• _QUOTED PASSAGE_:

▼

13.—(1) A company which was incorporated before 1st January 1982 and which has such an official seal as is mentioned in Article 50 of the principal Order may use the seal for sealing such securities and documents as are there mentioned, notwithstanding anything in any instrument constituting or regulating the company or in any instrument made before that date which relates to any securities issued by the company.
(2) Any provision of such an instrument which requires any such securities or documents to be signed shall not apply to the securities or documents if they are sealed with that seal.
14.—(1) The relief given by this Article (being a re-enactment of Article 40 of the Order of 1982) applies only where a company has issued shares in circumstances to which this Article applies before 4th February 1981.

▲

• _Recorded data_:
▼

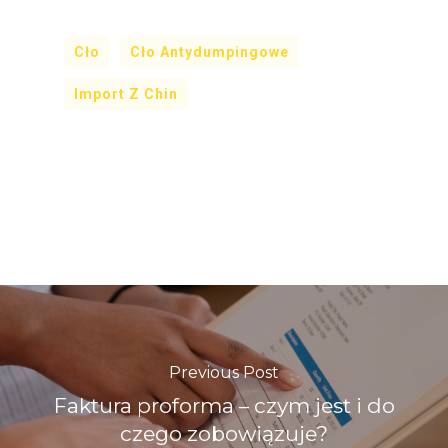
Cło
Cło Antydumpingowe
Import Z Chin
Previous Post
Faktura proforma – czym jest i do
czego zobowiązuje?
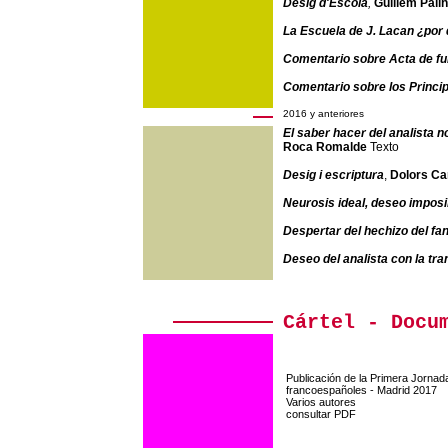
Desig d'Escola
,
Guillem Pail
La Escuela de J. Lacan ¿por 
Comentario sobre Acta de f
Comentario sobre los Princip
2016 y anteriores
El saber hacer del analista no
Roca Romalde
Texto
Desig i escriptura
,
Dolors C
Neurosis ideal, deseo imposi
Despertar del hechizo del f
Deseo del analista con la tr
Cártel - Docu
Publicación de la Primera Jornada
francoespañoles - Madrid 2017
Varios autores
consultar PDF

▲
▼

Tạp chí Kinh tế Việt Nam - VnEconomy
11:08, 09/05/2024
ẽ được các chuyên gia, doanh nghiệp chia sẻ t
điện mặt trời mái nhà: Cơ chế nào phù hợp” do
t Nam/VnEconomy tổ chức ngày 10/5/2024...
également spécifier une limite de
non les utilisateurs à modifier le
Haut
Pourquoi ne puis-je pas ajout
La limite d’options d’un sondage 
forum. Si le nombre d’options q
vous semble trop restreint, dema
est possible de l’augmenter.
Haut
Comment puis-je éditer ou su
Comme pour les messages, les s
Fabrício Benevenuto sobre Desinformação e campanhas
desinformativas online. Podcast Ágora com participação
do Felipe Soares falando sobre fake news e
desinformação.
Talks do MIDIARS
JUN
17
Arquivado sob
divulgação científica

▲

• _EXERCISE DETAILS_:
Write the next part of the statutory passage on company seals and share relief, starting after its final sentence.

• _ANSWER FOR THE TASK_:
(2) Subject as follows, this Article applies where the issuing company (that is, the company issuing shares as mentioned in Article 140 of the principal Order) has issued at a premium shares which were allotted in pursuance of any arrangement providing for the allotment of shares in the issuing company on terms that the consideration for the shares allotted was to be provided by the issue or transfer to the issuing company of shares in another company or by the cancellation of any shares in that other company not held by the issuing company.
(3) The other company in question must either have been at the time of the arrangement a subsidiary of the issuing company or of any company which was then the issuing company's holding company or have become such a subsidiary on the acquisition or cancellation of its shares in pursuance of the arrangement.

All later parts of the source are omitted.